AllClear: A Comprehensive Dataset and Benchmark for Cloud Removal in Satellite Imagery
This addresses a critical data bottleneck for researchers and practitioners in remote sensing, enabling better cloud removal results, though it is incremental as it focuses on dataset creation rather than a new method.
The paper tackles the lack of a comprehensive benchmark and large training dataset for cloud removal in satellite imagery by introducing AllClear, the largest public dataset with 23,742 regions and 4 million images, showing that PSNR improves from 28.47 to 33.87 with 30x more data.

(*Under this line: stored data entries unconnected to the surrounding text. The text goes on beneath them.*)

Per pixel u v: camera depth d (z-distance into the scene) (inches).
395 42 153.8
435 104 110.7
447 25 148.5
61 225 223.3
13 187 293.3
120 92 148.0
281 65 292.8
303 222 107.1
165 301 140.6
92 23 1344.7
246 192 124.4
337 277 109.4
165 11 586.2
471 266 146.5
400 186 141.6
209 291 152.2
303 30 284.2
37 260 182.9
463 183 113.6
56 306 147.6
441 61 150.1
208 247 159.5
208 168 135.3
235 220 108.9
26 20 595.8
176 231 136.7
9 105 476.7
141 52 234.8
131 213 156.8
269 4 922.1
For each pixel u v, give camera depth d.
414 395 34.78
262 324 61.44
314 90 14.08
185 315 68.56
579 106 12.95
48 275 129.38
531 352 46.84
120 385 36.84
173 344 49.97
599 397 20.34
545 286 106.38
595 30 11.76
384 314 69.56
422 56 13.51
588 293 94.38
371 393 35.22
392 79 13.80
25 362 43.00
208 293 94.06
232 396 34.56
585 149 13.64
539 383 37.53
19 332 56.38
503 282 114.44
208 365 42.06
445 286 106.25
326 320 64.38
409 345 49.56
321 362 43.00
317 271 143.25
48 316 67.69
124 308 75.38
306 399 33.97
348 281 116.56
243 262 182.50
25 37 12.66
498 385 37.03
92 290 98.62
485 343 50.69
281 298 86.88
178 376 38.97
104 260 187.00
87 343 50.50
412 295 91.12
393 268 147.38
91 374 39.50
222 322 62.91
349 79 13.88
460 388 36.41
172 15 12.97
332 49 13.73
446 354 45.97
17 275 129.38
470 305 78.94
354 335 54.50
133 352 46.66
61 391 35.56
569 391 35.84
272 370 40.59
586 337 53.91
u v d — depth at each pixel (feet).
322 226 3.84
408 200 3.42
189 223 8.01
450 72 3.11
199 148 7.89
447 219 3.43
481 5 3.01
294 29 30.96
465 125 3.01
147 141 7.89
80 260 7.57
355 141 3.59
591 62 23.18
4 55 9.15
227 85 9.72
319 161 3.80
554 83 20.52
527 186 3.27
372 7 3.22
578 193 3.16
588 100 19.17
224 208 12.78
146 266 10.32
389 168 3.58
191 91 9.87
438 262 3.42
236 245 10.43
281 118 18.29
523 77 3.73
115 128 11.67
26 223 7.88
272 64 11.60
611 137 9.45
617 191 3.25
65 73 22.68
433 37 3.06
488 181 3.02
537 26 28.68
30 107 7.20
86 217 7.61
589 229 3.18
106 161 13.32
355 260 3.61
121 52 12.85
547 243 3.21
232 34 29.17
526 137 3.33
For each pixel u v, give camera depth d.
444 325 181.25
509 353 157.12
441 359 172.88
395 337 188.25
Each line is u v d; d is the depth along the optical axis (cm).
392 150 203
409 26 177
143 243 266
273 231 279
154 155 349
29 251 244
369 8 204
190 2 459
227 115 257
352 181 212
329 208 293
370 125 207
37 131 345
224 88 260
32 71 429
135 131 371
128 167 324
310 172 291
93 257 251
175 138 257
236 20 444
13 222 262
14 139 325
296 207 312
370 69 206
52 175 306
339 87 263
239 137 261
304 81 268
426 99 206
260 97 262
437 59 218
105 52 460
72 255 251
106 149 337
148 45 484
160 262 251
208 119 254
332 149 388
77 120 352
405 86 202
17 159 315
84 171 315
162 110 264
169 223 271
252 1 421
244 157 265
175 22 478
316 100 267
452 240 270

Clouds in satellite imagery pose a significant challenge for downstream applications. A major challenge in current cloud removal research is the absence of a comprehensive benchmark and a sufficiently large and diverse training dataset. To address this problem, we introduce the largest public dataset -- $\textit{AllClear}$ for cloud removal, featuring 23,742 globally distributed regions of interest (ROIs) with diverse land-use patterns, comprising 4 million images in total. Each ROI includes complete temporal captures from the year 2022, with (1) multi-spectral optical imagery from Sentinel-2 and Landsat 8/9, (2) synthetic aperture radar (SAR) imagery from Sentinel-1, and (3) auxiliary remote sensing products such as cloud masks and land cover maps. We validate the effectiveness of our dataset by benchmarking performance, demonstrating the scaling law -- the PSNR rises from $28.47$ to $33.87$ with $30\times$ more data, and conducting ablation studies on the temporal length and the importance of individual modalities. This dataset aims to provide comprehensive coverage of the Earth's surface and promote better cloud removal results.